城は東西に延びる尾根状の微高地に立地し、中央の本丸を同心円状に囲む二ノ丸があるほか、二ノ丸の東側に三の郭(中城)・四の郭(外郭)が続き、外郭南東端には鹿島神社が祭られている。本丸西側にも郭が連なっていたが、市街地化により消失している。城の南北は湿地や川が防御となっていた。
築城は承安2年(1172年)と伝わる。大掾直幹の子・長幹が真壁郡に入って真壁氏を名乗り、郡家の場所に築城した。以来真壁氏の居城として続いた。
文献上で真壁城が初出するのは興国2年(1341年)12月で、北畠親房の「御方城々」として、真壁城がみえ、南朝方の城であった。のち北朝方に立場を変え、真壁氏は地頭職を有している。応永30年(1423年)、真壁慶幹のとき小栗満重の乱に小栗方で参加したため足利持氏軍によって落城したが、その後の混乱の中で慶幹の従兄弟・朝幹が真壁に復権した。
17代久幹のときに次男義幹が柿岡城に分家し、18代氏幹に至って甥の柿岡城主房幹(義幹の子)に家督を譲ったため、真壁城は真壁本家の城ではなくなった。その後、慶長7年(1602年)佐竹氏の秋田転封の際、佐竹氏の家臣団化していた真壁氏も出羽角館へ移住し、真壁城は空城となった。そののち慶長11年(1606年)浅野長政が隠居料として真壁藩5万石を与えられ、同16年(1611年)に長政の跡を継いで真壁城に浅野長重が入城した。元和8年(1622年)、浅野長重は加増され、真壁は領有し続けるものの常陸笠間城へ移動となり、真壁城は廃城となった。

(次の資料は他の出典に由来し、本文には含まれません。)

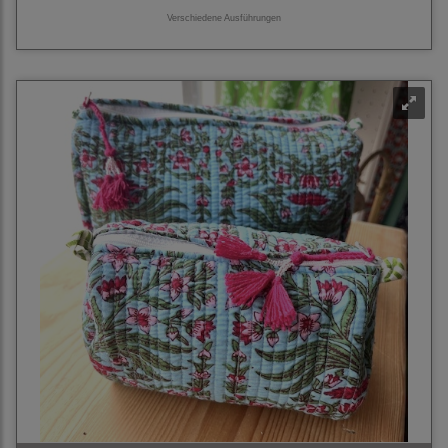
Verschiedene Ausführungen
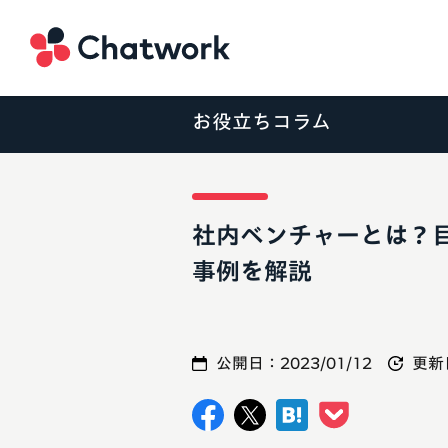
Chatwork
お役立ちコラム
社内ベンチャーとは？
事例を解説
公開日：
2023/01/12
更新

城門のうち薬医門が各々一棟、楽法寺黒門(旧大和村、伝大手門)・個人宅表門(旧協和町)として移築され現存している。縄張りは本丸以東は良好に残るが、二の丸の西側以西は市街地化しほぼ消滅している。本来は真壁町古城地区全域が城域に当たる。古城地区の西に大手前の地名が残っており、同地近辺が大手だったと伝わっている。本丸跡には旧真壁町立体育館があり、二の丸跡には体育館建設での残土が盛られているなど中枢部の保存状態は良くない(二の丸には櫓台のような高所があるが、残土の山で遺構ではない)。建物遺構も検出されるのは礎石の抜き取り穴などの痕跡のみが多く、廃城となった際に撤去されたためと考えられている。
1934年(昭和9年)以来、本丸の一部が茨城県指定史跡となっていたが、1994年(平成6年)10月28日に国の史跡に指定された[1]。
1997年(平成9年)以降発掘調査が続けられており、成果に基づき外曲輪の土塁や壕が復元されている。また中城(三の郭)の発掘調査では、水路や池を伴う大規模な庭園の遺構と共に、茶室や能舞台と思われる建物群の痕跡が検出され、その規模は茨城県内でも最大級と見られている。
2024年度をもって中城の発掘調査は一旦完了となり、今後は保存整備の検討に入る予定となっている。